A nuestros amigos (Adrián Orr)

La conversación de Sara, la protagonista de esta A nuestros amigos, con uno de sus compañeros de fatigas, nos lleva a descubrir a una adolescente en construcción. Sara busca a qué aferrarse en su futuro, y con ello desvela anhelos, inquietudes y expectativas. Adrián Orr nos descubre ese diálogo con una naturalidad palpitante, mientras Pedro corresponde a las dudas de ella desgranando cómo se ha ido acomodando a su oficio de relojero y ni siquiera siente que sea una rutina. El cineasta nos transporta, cámara en mano, siguiendo a sus personajes de cerca, a un universo que se compone entre la ficción y el documental, aunque todo se perciba bajo una misma mirada.

El viaje que propone el madrileño se siente de este modo cohesionado, dejando que sean los protagonistas quienes hablen por sí solos. Orr no los interpela, ni busca emitir juicio alguno, simplemente deja que se expresen, con sus contrariedades y discordancias. Todo cabe en una crónica donde hay lugar para las risas y la frustración, para los pequeños rifirrafes y los momentos de ternura inesperada —como ese abrazo en el que se funde Pedro con Sara a la salida de un examen—. La cámara se establece, de este modo, como un personaje más, que no influye en sus reacciones y es capaz de difuminar por completo esa barrera entre realidad y ficción.

El autor de Niñato explora la adolescencia a través de una serie de escenarios familiares, como si se surtiera de los llamados “lugares comunes” tan habituales en la ficción, que aquí sirven como punto de anclaje desde el que sentir de cerca cada titubeo y cada inquietud. Y lo hace, además, retratando con acierto las etapas que dan paso a la madurez, como en esa búsqueda que Sara emprende desde las artes escénicas, reflejando a la par las dudas concernientes a si verdaderamente se mueve en el espacio que desearía —en esa conversación que sostendrá con Paula—.

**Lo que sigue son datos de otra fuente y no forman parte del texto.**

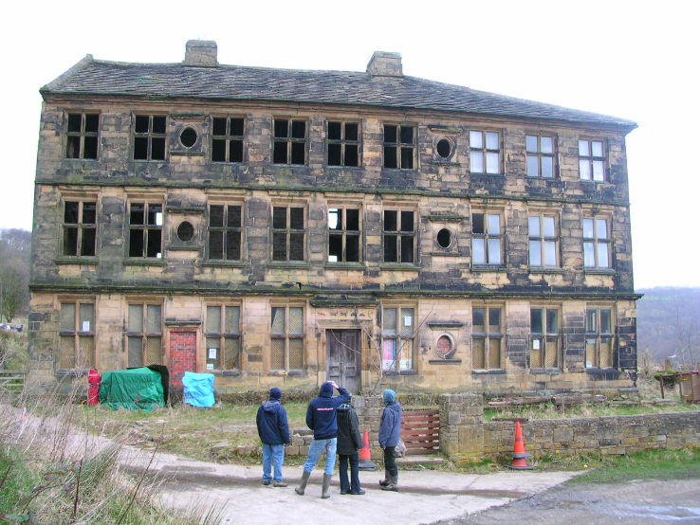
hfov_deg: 50.1
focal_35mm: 37
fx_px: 748
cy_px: 262
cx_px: 350
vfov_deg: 38.7
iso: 100
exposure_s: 1/63.3
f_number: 2.7
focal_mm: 5.6
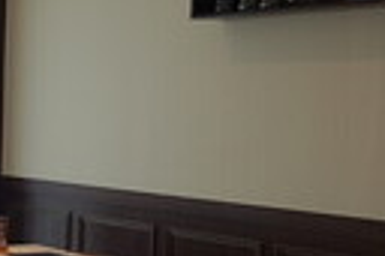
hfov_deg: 18.3
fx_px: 1004
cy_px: 211
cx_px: -253
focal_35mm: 94
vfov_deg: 14.4
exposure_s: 1/250
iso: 125
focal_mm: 7.6
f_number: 2
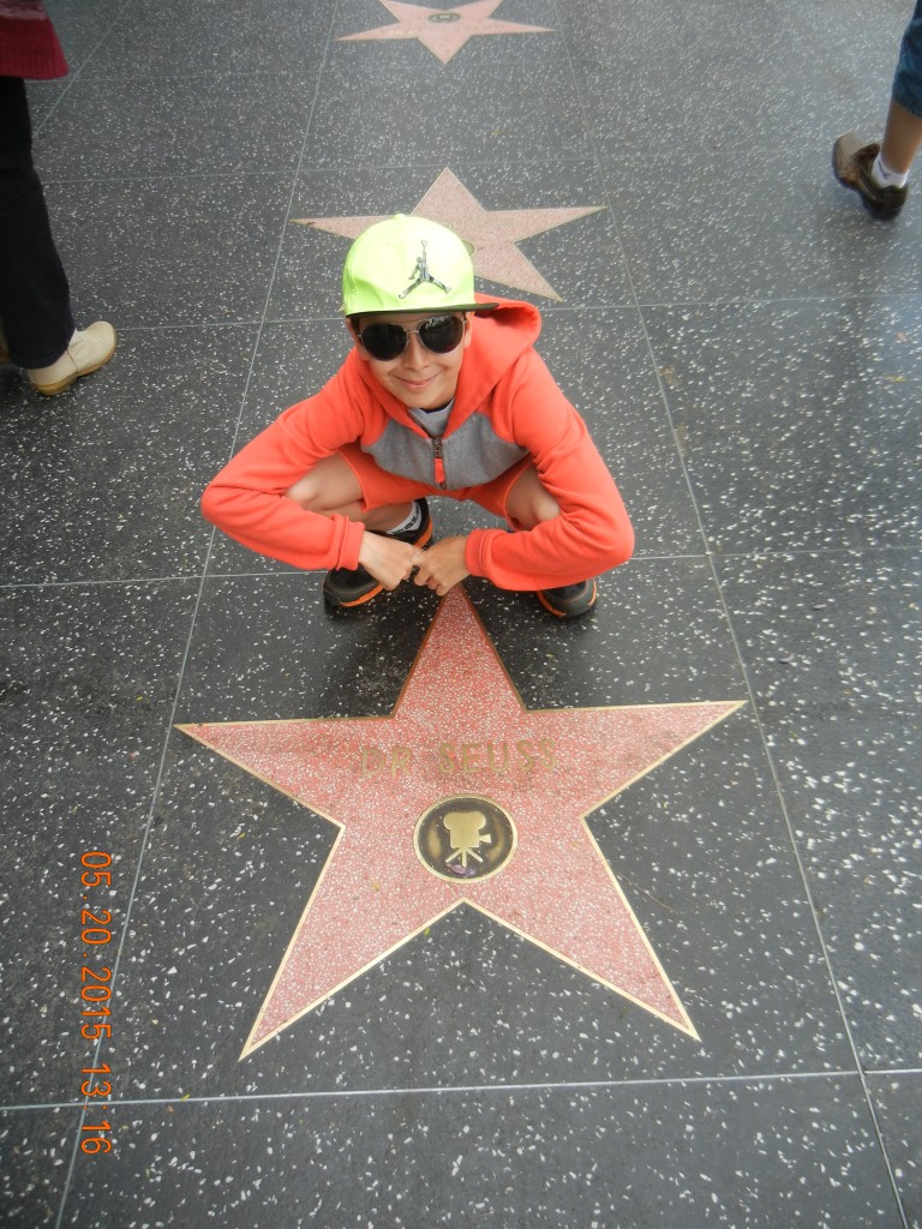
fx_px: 1065
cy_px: 614
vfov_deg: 60.0
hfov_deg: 46.8
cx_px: 461
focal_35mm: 30
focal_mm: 5.4
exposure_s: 1/264
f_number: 3.5
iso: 160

Así, y aunque A nuestros amigos profundiza, de algún modo, en el periplo de Sara desde las representaciones que tienen lugar en sus ensayos teatrales, Orr nunca desplaza la mirada hacia una introspección que habría vulnerado el carácter espontáneo del film. La desnudez que recoge, y desde la que se manifiestan sus personajes, se transforma en una valiosa virtud que favorece la exploración que entabla en todo momento el cineasta.

El marcado carácter episódico, que su autor no explicita pero sobresale mediante los segmentos (enmarcados en distintos períodos) que componen la narración, otorga a la obra un interesante contrapunto en ese sentido. Resulta un acierto vertebrar el relato sobre diversos ciclos en tanto se percibe un constante desplazamiento de esos propósitos y búsquedas fijados por la protagonista. También resulta, en ese aspecto, un acierto el modo en cómo Orr evita dar cierre a determinados puntos de la crónica. A fin de cuentas, que todo vuelva a su lugar sin necesidad de clarificaciones, no es sino una muestra de aquello que expone su tan bella como certera secuencia final: el tiempo pasa arrojando nuevas metas y objetivos, pero lo emocional pervive ante esos pequeños vaivenes en una etapa repleta de cambios.

A nuestros amigos se desvela como una pieza luminosa descubriendo con lucidez su propósito. Es cada permuta, cada transición, aquella que va modulando un trayecto que debe convivir con lo afectivo, dejando que cualquier intersección no sea sino una nueva muesca en el camino que nos permita observar el pasado en perspectiva y afrontar el presente como un lugar desde el que continuar creciendo y asumiendo metas.